Non si è mosso finché non l’ha visto scomparire dietro la porta finestra e perdersi di nuovo tra la folla. Si è voltato verso di me, ha sgranato gli occhi e non ha detto una parola.

«Grazie.» Con poca grazia mi sollevo da terra, spolvero i vestiti con le mani, controllo che non ci siano strappi.

Tommaso continua a fissarmi, come se non mi stesse realmente vedendo.

«Strano ritrovarsi così, vero?» cerco di rompere l’atmosfera di gelo che ancora è tangibile.

«Sei...» lo dice così piano che lo sento a stento.

«Ti sei già dimenticato di me?» gli chiedo, non credendoci davvero.

«Sì… No... Cioè… cosa ci fai qui?»

«Mi faccio buttare a terra da ragazzi poco raccomandabili.» Mi pento di questa battuta di quarto grado non appena finisco di dirla. Stringe le sopracciglia in uno sguardo di rimprovero. «Scusami, volevo solo sdrammatizzare. Sono a Roma per lavoro con una mia collega. Abbiamo un evento aziendale domani sera e stiamo cercando di intraprendere una partnership con gli organizzatori di questa serata di beneficenza. Non immaginavo certo che finisse così, mi pare inutile sottolinearlo.»

Ancora silenzio.

«Stai bene?» mi chiede infine.

«Grazie a te, sì. Mi hai salvato. Sembra che tu sia molto bravo in questo.»

«E che tu sia molto brava a cacciarti nei guai.»

Lo dice che con un tono un po’ troppo forte, lo stomaco mi si contrae.

«Beh… io...»

«Scusa Ramona, non volevo insultarti. Ho bevuto a stomaco vuoto e sono anche parecchio in ansia. E questo...» passa entrambe le mani tra i capelli «Sicura di stare bene?»

«Io sì, te lo giuro. Tu, però, mi stai facendo preoccupare.»

«Non volevo. Tutto questo mi ha fatto salire l’adrenalina d’improvviso e non sto riuscendo a calmarmi al momento.»

Seguo l’istinto e gli prendo le mani, entrambe, le stringo tra le mie.

«Stasera ho incontrato uno dei demoni del mio passato e credo che tu sia diventato una specie di mio angelo custode, Tom. Ti racconterò cosa è successo non appena sarà il momento, ma adesso devi solo respirare profondamente e fare quello che sai fare meglio.»

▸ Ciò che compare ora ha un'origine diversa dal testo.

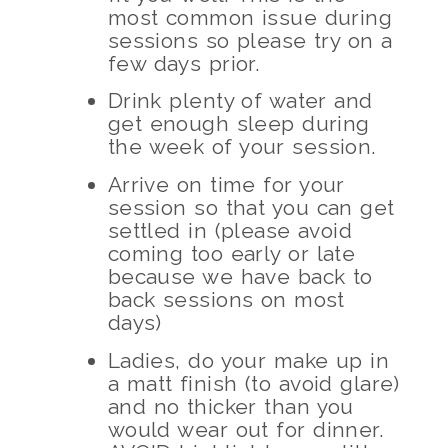
most common issue during
sessions so please try on a
few days prior.
Drink plenty of water and
get enough sleep during
the week of your session.
Arrive on time for your
session so that you can get
settled in (please avoid
coming too early or late
because we have back to
back sessions on most
days)
Ladies, do your make up in
a matt finish (to avoid glare)
and no thicker than you
would wear out for dinner.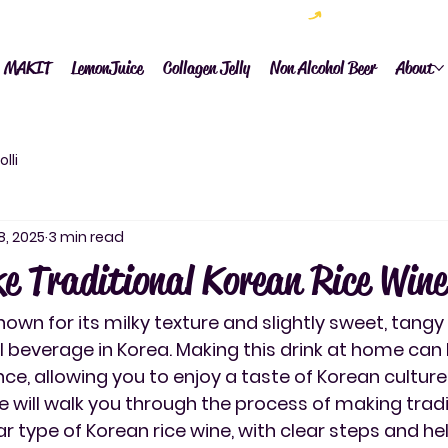
now available (rates vary by country) 전세계배송시작~
MAKIT
LemonJuice
Collagen Jelly
Non Alcohol Beer
About
lli
8, 2025
3 min read
e Traditional Korean Rice Wine
nown for its milky texture and slightly sweet, tangy f
l beverage in Korea. Making this drink at home can 
ce, allowing you to enjoy a taste of Korean culture
de will walk you through the process of making tradi
r type of Korean rice wine, with clear steps and help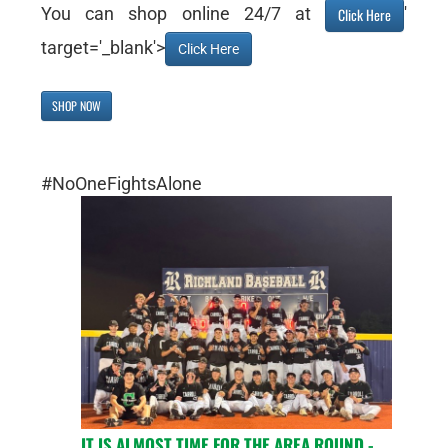
You can shop online 24/7 at
'
Click Here
target='_blank'>
Click Here
SHOP NOW
#NoOneFightsAlone
IT IS ALMOST TIME FOR THE AREA ROUND -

«Intendi, salvarti dai piccoli psicopatici che ti circondano?» gli scappa una piccola risata.

«Non te la prendere, ma spero che tu non debba più farlo.» rido anch’io.

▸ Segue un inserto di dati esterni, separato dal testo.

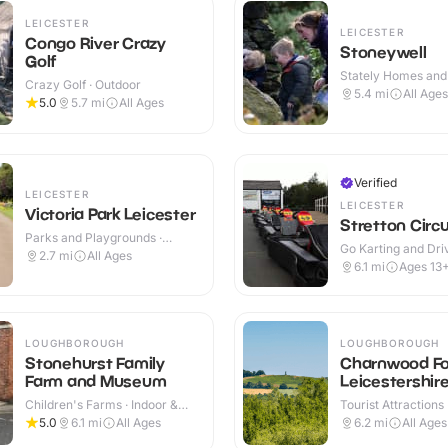
LEICESTER
LEICESTER
Congo River Crazy
Stoneywell
Golf
Stately Homes and
Crazy Golf · Outdoor
Indoor & Outdoor
5.4
mi
All Ages
5.0
5.7
mi
All Ages
Verified
LEICESTER
LEICESTER
Victoria Park Leicester
Stretton Circu
Parks and Playgrounds ·
Go Karting and Driv
Outdoor
2.7
mi
All Ages
Outdoor
6.1
mi
Ages 13
LOUGHBOROUGH
LOUGHBOROUGH
Stonehurst Family
Charnwood Fo
Farm and Museum
Leicestershir
Children's Farms · Indoor &
Tourist Attractions
Outdoor
5.0
6.1
mi
All Ages
6.2
mi
All Ages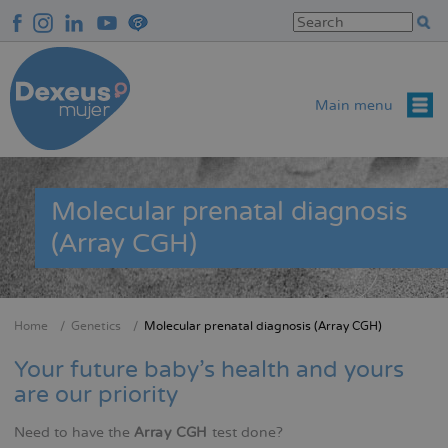
Skip
to
main
content
Main menu
Molecular prenatal diagnosis
(Array CGH)
Home
Genetics
Molecular prenatal diagnosis (Array CGH)
Breadcrumb
Your future baby's health and yours
are our priority
Need to have the
Array CGH
test done?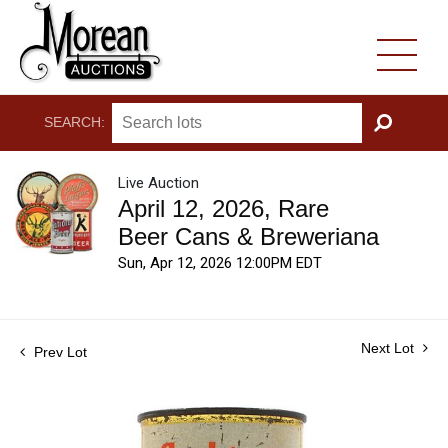
SEARCH:
GO
Live Auction
April 12, 2026, Rare
Beer Cans & Breweriana
Sun, Apr 12, 2026 12:00PM EDT
Next Lot
Prev Lot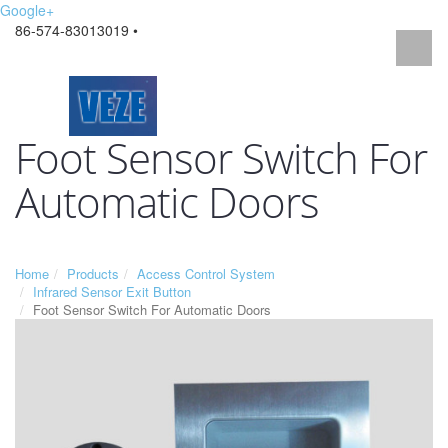
Google+
86-574-83013019 •
Foot Sensor Switch For
Automatic Doors
Home
Products
Access Control System
Infrared Sensor Exit Button
Foot Sensor Switch For Automatic Doors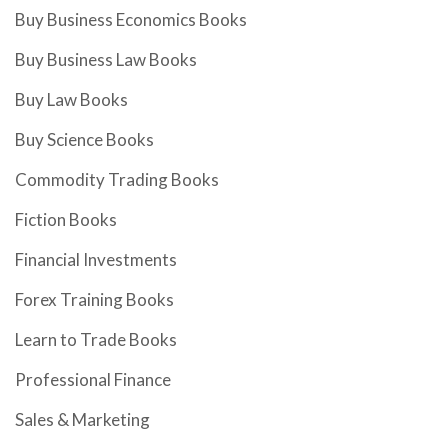
Buy Business Economics Books
Buy Business Law Books
Buy Law Books
Buy Science Books
Commodity Trading Books
Fiction Books
Financial Investments
Forex Training Books
Learn to Trade Books
Professional Finance
Sales & Marketing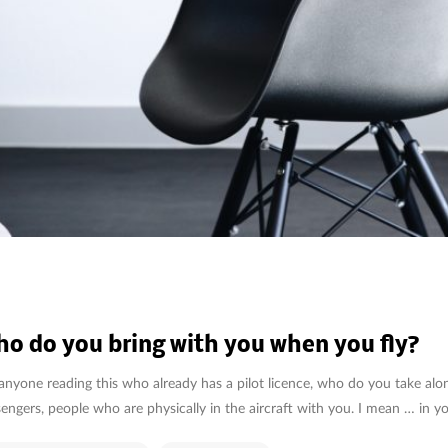
o do you bring with you when you fly?
anyone reading this who already has a pilot licence, who do you take al
engers, people who are physically in the aircraft with you. I mean … in y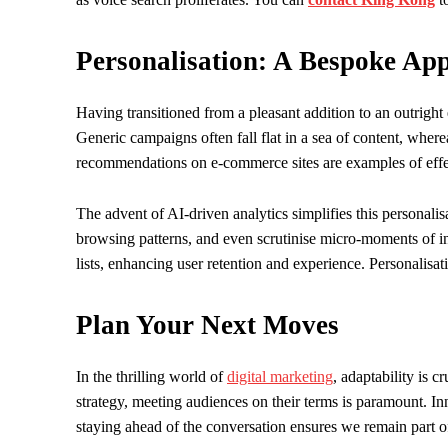
Personalisation: A Bespoke Ap
Having transitioned from a pleasant addition to an outright
Generic campaigns often fall flat in a sea of content, wher
recommendations on e-commerce sites are examples of effec
The advent of AI-driven analytics simplifies this personali
browsing patterns, and even scrutinise micro-moments of int
lists, enhancing user retention and experience. Personalisati
Plan Your Next Moves
In the thrilling world of
digital marketing
, adaptability is c
strategy, meeting audiences on their terms is paramount. I
staying ahead of the conversation ensures we remain part o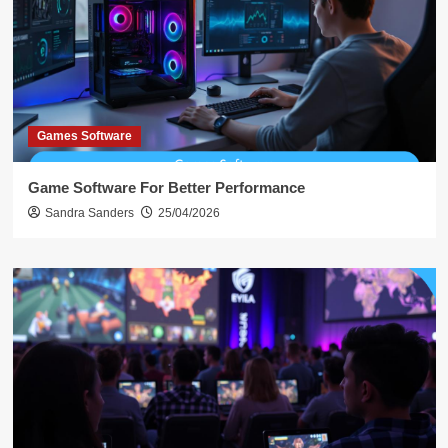
Games Software
Game Software For Better Performance
Sandra Sanders
25/04/2026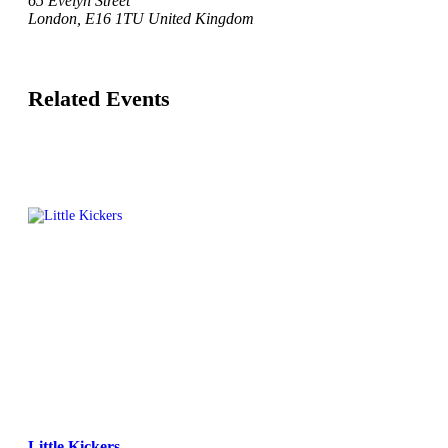
65 Evelyn Street
London
,
E16 1TU
United Kingdom
Related Events
Little Kickers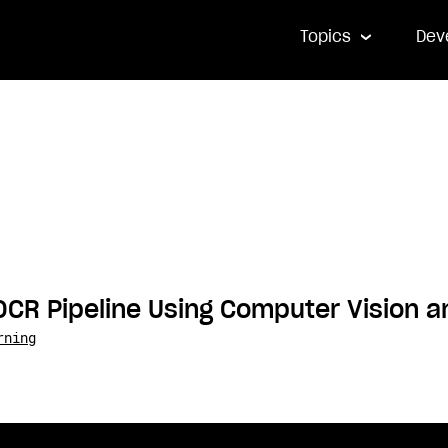
Topics
Dev
OCR Pipeline Using Computer Vision 
rning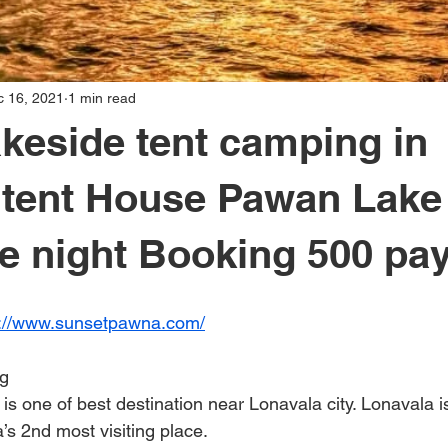
c 16, 2021
1 min read
keside tent camping in
a tent House Pawan Lak
e night Booking 500 pa
s://www.sunsetpawna.com/
g
s one of best destination near Lonavala city. Lonavala i
a’s 2nd most visiting place.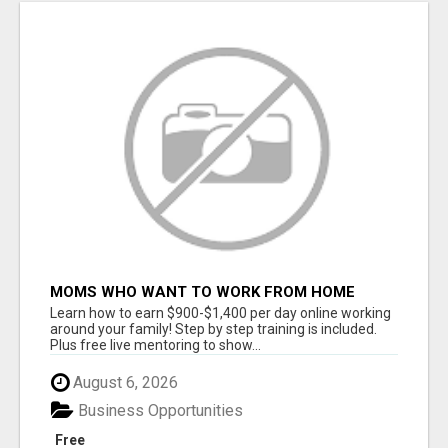
MOMS WHO WANT TO WORK FROM HOME
(WITHOUT DMS OR SALES CALLS)....THIS IS
Learn how to earn $900-$1,400 per day online working
FOR YOU
around your family! Step by step training is included.
Plus free live mentoring to show...
August 6, 2026
Business Opportunities
Free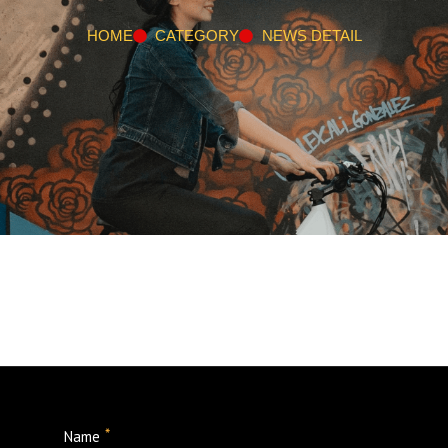
HOME
CATEGORY
NEWS DETAIL
*
Name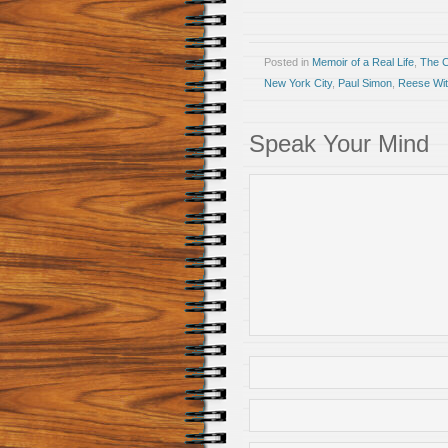
Posted in
Memoir of a Real Life
,
The 
New York City
,
Paul Simon
,
Reese Wi
Speak Your Mind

Sto tenendo ancora le sue mani. Tom mi attira verso di sé, mi abbraccia, mi stringe a sé forte, accarezzandomi la schiena attraverso il giubbino.

«Ti sei calmato un po’?» gli chiedo con il viso affondato nell’incavo del suo collo.

«Quasi.» sussurra.

Le sue mani salgono velocemente a raccogliermi il viso. Mi guarda un instante, il tempo di un rullo di tamburi sul cuore, poi poggia le labbra sulle mie e tutto svanisce.